Tasks to carry out:
- A) According to the text on applicant score distributions, what shift does the "Flynn Effect" describe?
- B) Continue the text on interpreting unusually high applicant scores from where it stops.

But, suppose they don’t; suppose, for example, that instead of 5% of your applicants being outstanding on your informal 1-10 scale, 90% are, and that no matter how much you attempt to reasonably tighten your standards, 90% of the applicants still look very, very good.

In that instance, the Taco Bell or Liberty Bell curve you expected is replaced by a curve with the bulge shifted to the far right, at the expense of the far left, which is now dramatically flattened. How would you interpret this and does it matter?

Even if you are among the many who glaze over like a bell-shaped vase baking in a kiln when graphs and formulas are mentioned, you can still think about the implications of a “skewed” (asymmetrical, with the hump bumped to the right or left) graph of an applicant database of scores or ratings.

Why the Weird Skewing?

Some of the commonsensical explanations of such an unusual skewing include the following:

To keep things simple, imagine you are looking at a bar chart of applicant test scores, which resembles the chart shown here: the higher the score, the greater the number or percentage of applicants with that score.

BAR GRAPH

The right-skewed result you observe in your sample may be evidence of lax selection criteria —for example, either because of a design failure or because of an unacknowledged or unrecognized spike in ability in the general population, much like the result one would get if administering an IQ test from 70 years ago to a crop of new and young recruits (because of the “Flynn Effect”, viz., the shift in mean IQ from 100 to about 115 as the new “average”).

However, if the unusually high scores are a recent effect and a dramatic departure from previous long-term averages, the lax criteria explanation can be ruled out.

If the test or the criteria are relatively new, both explanations for the high scores remain available: Either the HR criteria are not stringent enough or the general population’s capabilities and performance have improved.

That said, there remains another possible explanation of the unusually numerous high scores: a severe job supply-demand imbalance, with too many applicants chasing too few jobs. In that instance, it would not be surprising that not only would competition for the few available jobs be intense, and that there would be an over-supply of highly-qualified applicants, but also that also many of the less qualified, daunted by the horrible odds, would just give up and not bother to apply, as suggested in the research quote above.

In that scenario, the statistical over-abundance of high-end performers reflects a severe employment supply-demand imbalance, with job seekers vastly outnumbering job openings.

On the other hand, suppose that your in-house recruit data do resemble a Taco Bell, but that the average score is much higher than what the HR department was used to seeing and expected. That is to say, the normal bell curve has shifted to the right, with a higher average.

For example, suppose the average score, which used to be 70 out of 100, has recently and consistently been 90, with virtually all scores falling between 85 and 95. Unlike the skewed bar graph described above, this one is quite symmetrical.

How is this to be interpreted, when just like the skewed results, these fall almost entirely in the far-right high-score zone?

One possibility is that your test never changes and that the questions (and answer analyses) have circulated in the applicant pool, which, if the case, warrants an overhaul of your test or test security.

Recorded data:

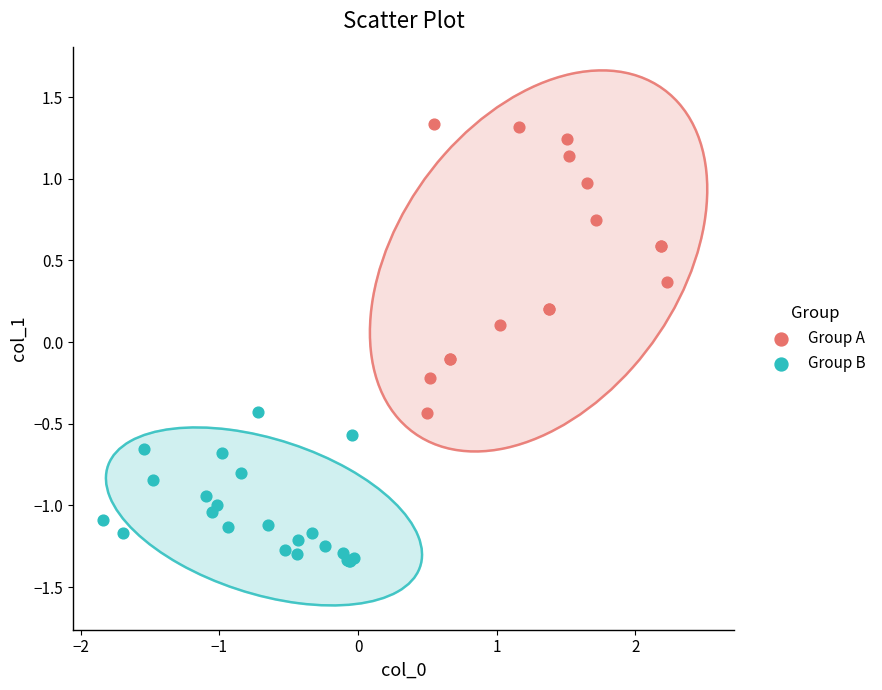

Which series contains the lowest Y value?

Group B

Task responses:
- A) A shift in mean IQ from 100 to about 115 as the new "average."

- B)
Another possibility is that as “the word” gets around regarding your use of a given test, “incentivized” applicants undertake intense preparation for it, where possible.

Alternatively, the data may suggest a wholesale shift to higher levels of performance and capability in the general population, which the HR test is sampling, e.g., as a result of something like the Flynn Effect.

In that case, HR may have an opportunity to raise employment standards and get more bang from the employee buck. The older the test used, the likelier this possibility.

Of course, neither you nor the hiring company is likely to care what the explanation is, so long as there are enough well-qualified applicants to choose from, relative to the job demands and expectations.

However, this can be a short-sighted, narrow perspective, especially if the test results and applicant pool are being misunderstood.

For example, that abundance of excellent applicants might be attributable to a failure of the employer to keep up with rising industry employee performance standards and outcomes, and to therefore lag behind the pack.

Despite this age of virtually instantaneous communication and rapid dissemination of standards, such a standards gap cannot be entirely ruled out.

Likelier than this is the possibility that even though the HR department is well aware of such rising standards, it may not have devised the best measures of these in its in-house evaluations.

Navigating a U-Curve

Suppose you get, instead of any kind of a bell curve, a “U-curve”, i.e., a distribution with lots of applicant scores or credentials only at the extremes, namely, the very good and the very bad, with few middling performers.

If there are enough outstanding applicants in that curve’s far-right group, you probably won’t be concerned about why the curve is U-shaped. But perhaps you should be.

One reason is that a U-shaped talent, skill, test, etc., curve may distort the data you are really interested in if some extraneous variable is allowed to exert a strong and misleading influence.

For example, if your goal is to test IT engineers design skills using a standardized test of some sort, the resulting scores may display as a U-curve rather than a bell curve. How could that happen? I

t could be caused by testing the engineers in a language that for many of them is an imperfectly mastered second language, e.g., English, when they are from China, the Middle East, etc.

Those who are both excellent IT engineers and very competent English speakers are likely to achieve high scores, if the test is very language dependent (as opposed to pattern-recognition tests, which are much less so).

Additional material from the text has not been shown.